• [WHAT IS EXPECTED] Among the lines below, the one containing "Vinhedo Girassol lança" opens the range and the one containing "tín, những trang web tuyển" closes it. Print that range exactly, without the pictures.

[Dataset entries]
------
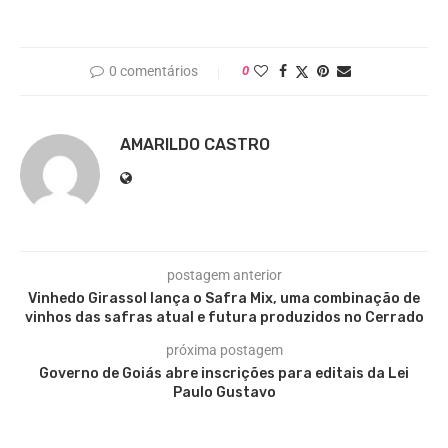
0 comentários
0
AMARILDO CASTRO
postagem anterior
Vinhedo Girassol lança o Safra Mix, uma combinação de
vinhos das safras atual e futura produzidos no Cerrado
próxima postagem
Governo de Goiás abre inscrições para editais da Lei
Paulo Gustavo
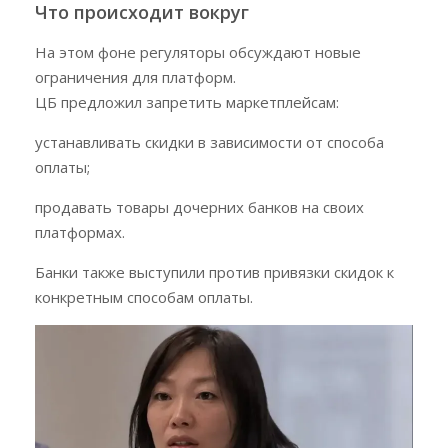
Что происходит вокруг
На этом фоне регуляторы обсуждают новые
ограничения для платформ.
ЦБ предложил запретить маркетплейсам:
устанавливать скидки в зависимости от способа
оплаты;
продавать товары дочерних банков на своих
платформах.
Банки также выступили против привязки скидок к
конкретным способам оплаты.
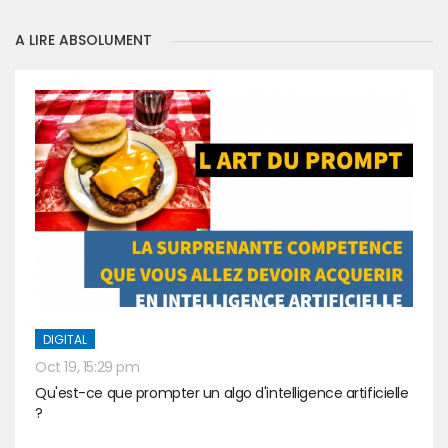
A LIRE ABSOLUMENT
DIGITAL
Oct 19, 15:29 pm
Qu'est-ce que prompter un algo d'intelligence artificielle
?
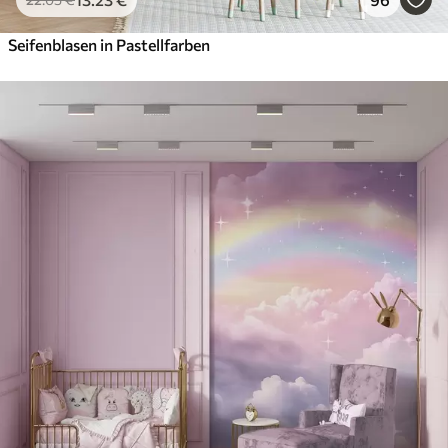
Seifenblasen in Pastellfarben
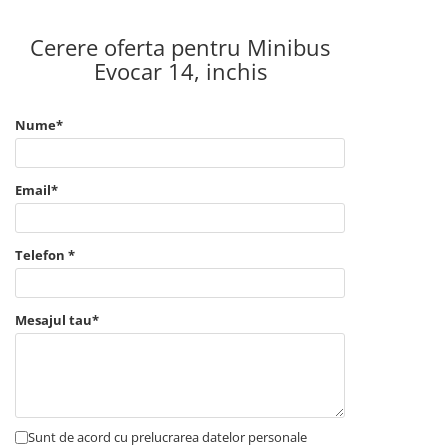
Cerere oferta pentru Minibus
Evocar 14, inchis
Nume*
Email*
Telefon *
Mesajul tau*
Sunt de acord cu prelucrarea datelor personale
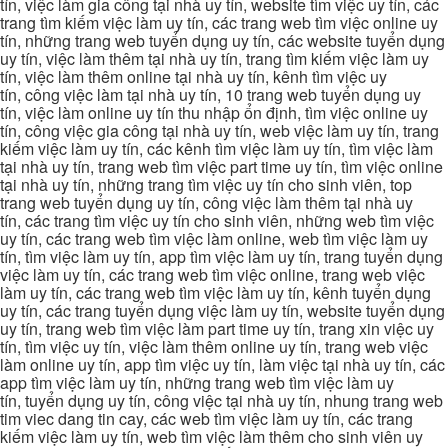
tín, việc làm gia công tại nhà uy tín, website tìm việc uy tín, các
trang tìm kiếm việc làm uy tín, các trang web tìm việc online uy
tín, những trang web tuyển dụng uy tín, các website tuyển dụng
uy tín, việc làm thêm tại nhà uy tín, trang tìm kiếm việc làm uy
tín, việc làm thêm online tại nhà uy tín, kênh tìm việc uy
tín, công việc làm tại nhà uy tín, 10 trang web tuyển dụng uy
tín, việc làm online uy tín thu nhập ổn định, tìm việc online uy
tín, công việc gia công tại nhà uy tín, web việc làm uy tín, trang
kiếm việc làm uy tín, các kênh tìm việc làm uy tín, tìm việc làm
tại nhà uy tín, trang web tìm việc part time uy tín, tìm việc online
tại nhà uy tín, những trang tìm việc uy tín cho sinh viên, top
trang web tuyển dụng uy tín, công việc làm thêm tại nhà uy
tín, các trang tìm việc uy tín cho sinh viên, những web tìm việc
uy tín, các trang web tìm việc làm online, web tìm việc làm uy
tín, tìm việc làm uy tín, app tìm việc làm uy tín, trang tuyển dụng
việc làm uy tín, các trang web tìm việc online, trang web việc
làm uy tín, các trang web tìm việc làm uy tín, kênh tuyển dụng
uy tín, các trang tuyển dụng việc làm uy tín, website tuyển dụng
uy tín, trang web tìm việc làm part time uy tín, trang xin việc uy
tín, tìm việc uy tín, việc làm thêm online uy tín, trang web việc
làm online uy tín, app tìm việc uy tín, làm việc tại nhà uy tín, các
app tìm việc làm uy tín, những trang web tìm việc làm uy
tín, tuyển dụng uy tín, công việc tại nhà uy tín, nhung trang web
tim viec dang tin cay, các web tìm việc làm uy tín, các trang
kiếm việc làm uy tín, web tìm việc làm thêm cho sinh viên uy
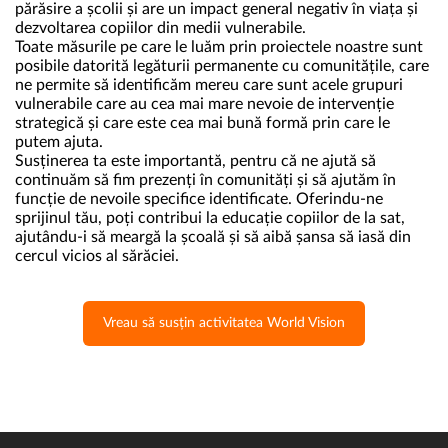
părăsire a școlii și are un impact general negativ în viața și
dezvoltarea copiilor din medii vulnerabile.
Toate măsurile pe care le luăm prin proiectele noastre sunt
posibile datorită legăturii permanente cu comunitățile, care
ne permite să identificăm mereu care sunt acele grupuri
vulnerabile care au cea mai mare nevoie de intervenție
strategică și care este cea mai bună formă prin care le
putem ajuta.
Susținerea ta este importantă, pentru că ne ajută să
continuăm să fim prezenți în comunități și să ajutăm în
funcție de nevoile specifice identificate. Oferindu-ne
sprijinul tău, poți contribui la educație copiilor de la sat,
ajutându-i să meargă la școală și să aibă șansa să iasă din
cercul vicios al sărăciei.
Vreau să susțin activitatea World Vision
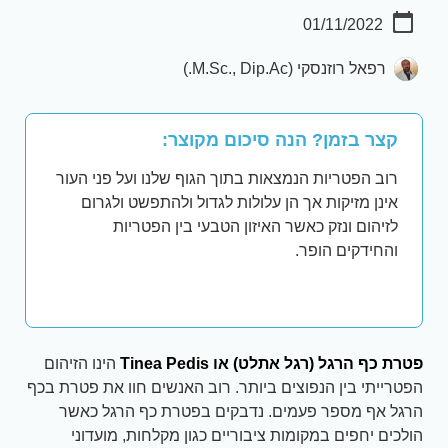
01/11/2022
רפאל רוזנסקי (M.Sc., Dip.Ac.)
קצר בזמן? הנה סיכום מקוצר:
רוב הפטריות הנמצאות בתוך הגוף שלנו ועל פני העור
אינן מזיקות אך הן עלולות לגדול ולהתפשט ולגרום
לזיהום ונזק כאשר האיזון הטבעי בין הפטריות
והחידקים הופר.
פטרת כף הרגל (רגל אתלט) או
Tinea Pedis
הינו הזיהום
הפטרייתי בין הנפוצים ביותר. רוב האנשים חוו את פטרת בכף
הרגל אף מספר פעמים. נדבקים בפטרת כף הרגל כאשר
הולכים יחפים במקומות ציבוריים כגון מקלחות, מועדוני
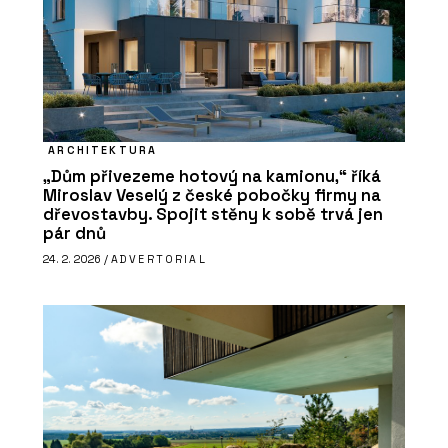
ARCHITEKTURA
„Dům přivezeme hotový na kamionu,“ říká
Miroslav Veselý z české pobočky firmy na
dřevostavby. Spojit stěny k sobě trvá jen
pár dnů
24. 2. 2026 /
ADVERTORIAL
------
• [EXERCISE SOLUTION]
Vinhedo Girassol lança o Safra Mix, uma combinação de
vinhos das safras atual e futura produzidos no Cerrado
próxima postagem
Governo de Goiás abre inscrições para editais da Lei
Paulo Gustavo
Что происходит вокруг
На этом фоне регуляторы обсуждают новые
ограничения для платформ.
ЦБ предложил запретить маркетплейсам:
устанавливать скидки в зависимости от способа
оплаты;
продавать товары дочерних банков на своих
платформах.
Банки также выступили против привязки скидок к
конкретным способам оплаты.
A LIRE ABSOLUMENT
DIGITAL
Oct 19, 15:29 pm
Qu'est-ce que prompter un algo d'intelligence artificielle
?
Seifenblasen in Pastellfarben
Cerere oferta pentru Minibus
Evocar 14, inchis
Nume*
Email*
Telefon *
Mesajul tau*
Sunt de acord cu prelucrarea datelor personale
tín, việc làm gia công tại nhà uy tín, website tìm việc uy tín, các
trang tìm kiếm việc làm uy tín, các trang web tìm việc online uy
tín, những trang web tuyển dụng uy tín, các website tuyển dụng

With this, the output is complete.